• **Written task 1**
Answer these questions about the introduction to data combining:
(a) What three reasons does it give for distributing data across multiple tables?
(b) How does it define data combining?
(c) In which language does the tutorial say you will learn what data combining means?

• **Selected text**

Intro - What is Data Combining
Introduction
In the real world, data is rarely stored in a single table. Instead, data is distributed across multiple tables to avoid redundancy, improve organization, and maintain data integrity.
Data combining is the process of merging data from two or more tables into a single result set.
In this tutorial, you will learn:
- Why data is split across multiple tables
- What data combining means in SQL
- When you need to combine data
- The concept of relationships between tables
Why Is Data Split Across Tables?

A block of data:
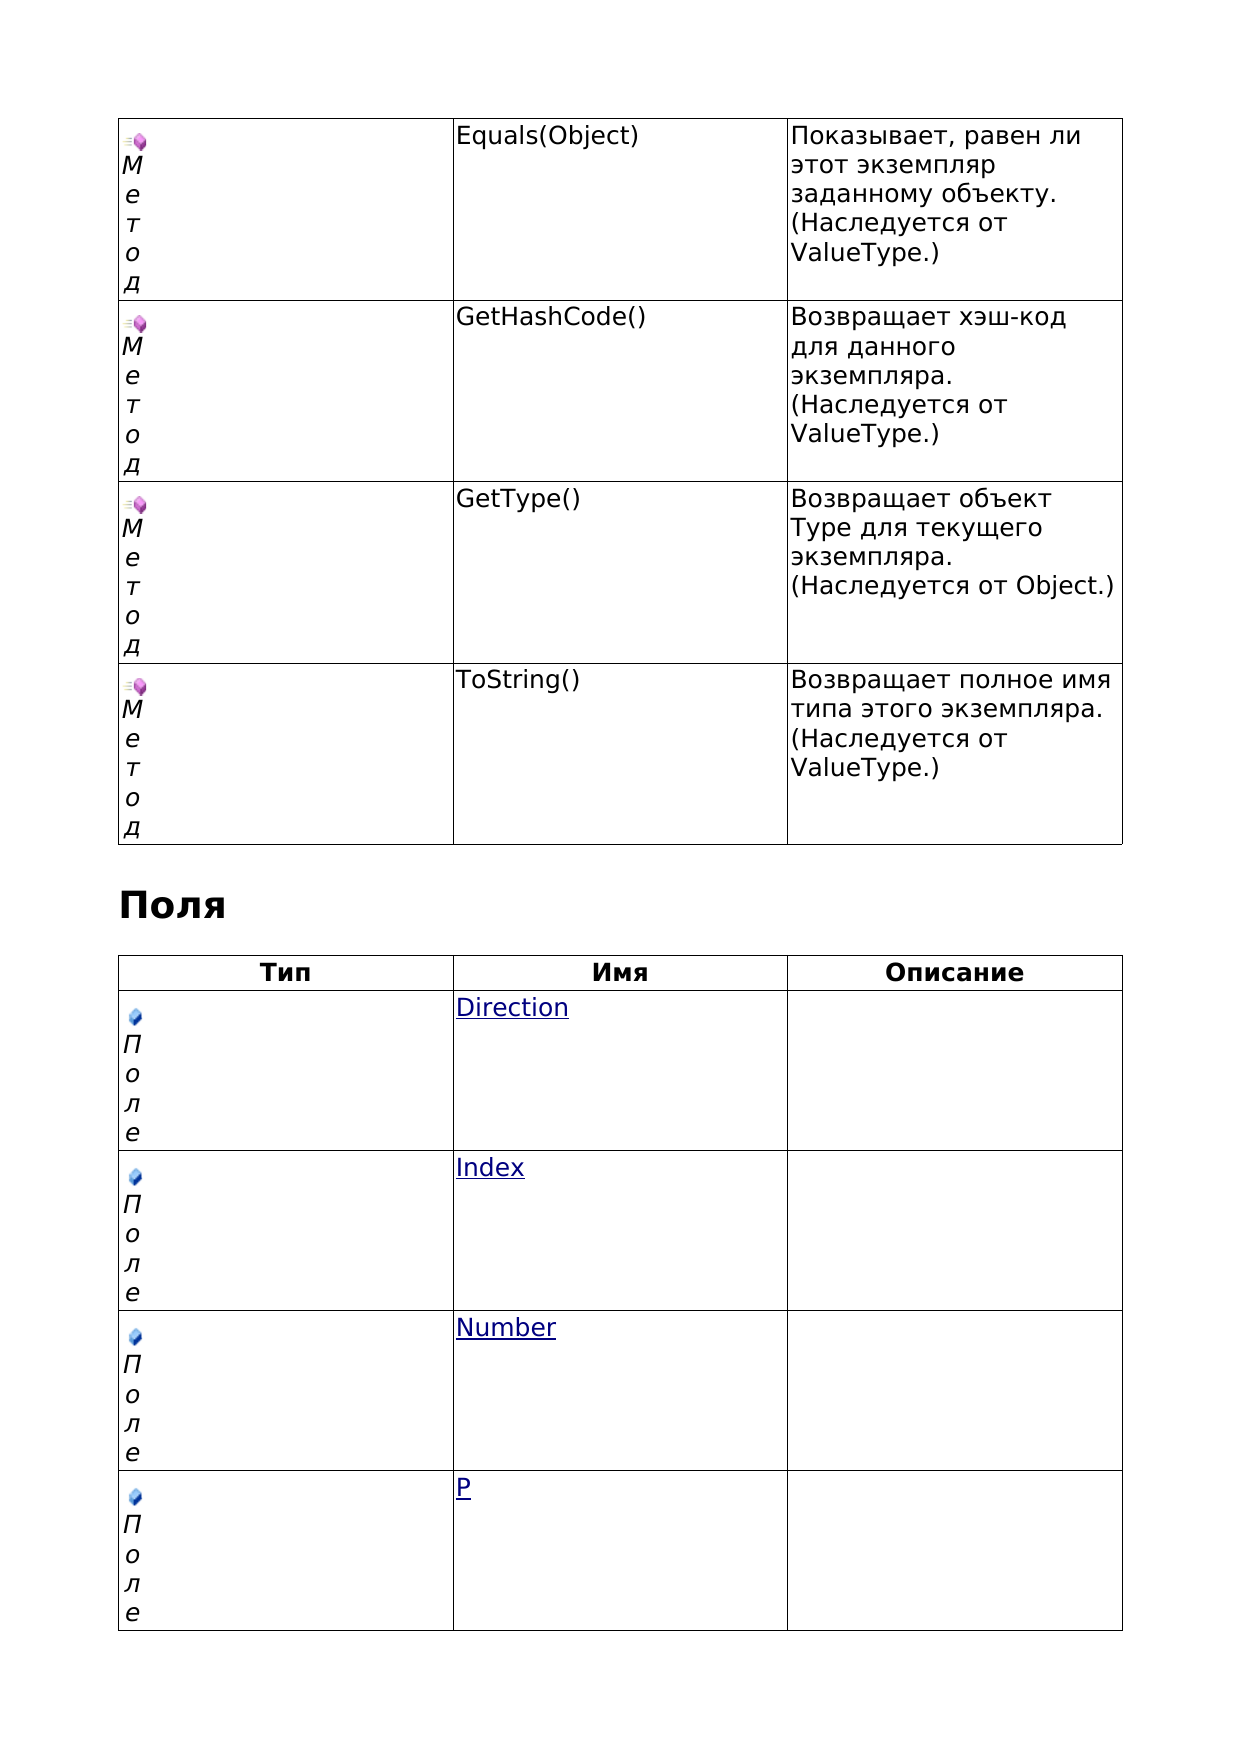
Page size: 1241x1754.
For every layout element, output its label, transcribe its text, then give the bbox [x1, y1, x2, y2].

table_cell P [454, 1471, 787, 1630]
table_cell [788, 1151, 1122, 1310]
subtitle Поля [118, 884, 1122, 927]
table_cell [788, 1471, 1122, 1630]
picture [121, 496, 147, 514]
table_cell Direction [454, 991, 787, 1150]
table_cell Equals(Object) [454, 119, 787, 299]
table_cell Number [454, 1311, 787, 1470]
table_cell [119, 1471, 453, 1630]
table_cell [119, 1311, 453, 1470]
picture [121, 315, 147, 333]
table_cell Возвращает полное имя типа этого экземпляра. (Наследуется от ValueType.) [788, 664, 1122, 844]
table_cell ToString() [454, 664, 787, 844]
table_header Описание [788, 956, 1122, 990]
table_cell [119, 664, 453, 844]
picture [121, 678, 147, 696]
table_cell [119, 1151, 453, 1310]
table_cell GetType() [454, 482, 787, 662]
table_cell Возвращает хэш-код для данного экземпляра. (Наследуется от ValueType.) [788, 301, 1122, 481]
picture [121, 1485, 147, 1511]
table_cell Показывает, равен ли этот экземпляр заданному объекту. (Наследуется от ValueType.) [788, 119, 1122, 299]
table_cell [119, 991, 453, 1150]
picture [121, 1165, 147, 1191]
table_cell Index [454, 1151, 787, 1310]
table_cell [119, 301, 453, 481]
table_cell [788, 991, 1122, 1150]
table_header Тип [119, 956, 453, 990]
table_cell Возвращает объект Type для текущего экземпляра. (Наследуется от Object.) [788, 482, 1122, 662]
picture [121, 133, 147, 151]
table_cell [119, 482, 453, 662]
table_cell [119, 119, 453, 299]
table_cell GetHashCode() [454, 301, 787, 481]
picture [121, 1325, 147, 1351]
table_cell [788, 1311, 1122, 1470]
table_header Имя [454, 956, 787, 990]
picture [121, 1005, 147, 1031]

• **Written task 2**
In the records, change "transcribe" to "copy out" and leave everything else unchanged. Give back only the lines from the start of the records down to the line containing "For every layout", and leave the pictures out.

• **Reply 1**
(a) To avoid redundancy, improve organization, and maintain data integrity.
(b) As the process of merging data from two or more tables into a single result set.
(c) SQL.

• **Reply 2**
Page size: 1241x1754.
For every layout element, output its label, copy out its text, then give the bbox [x1, y1, x2, y2].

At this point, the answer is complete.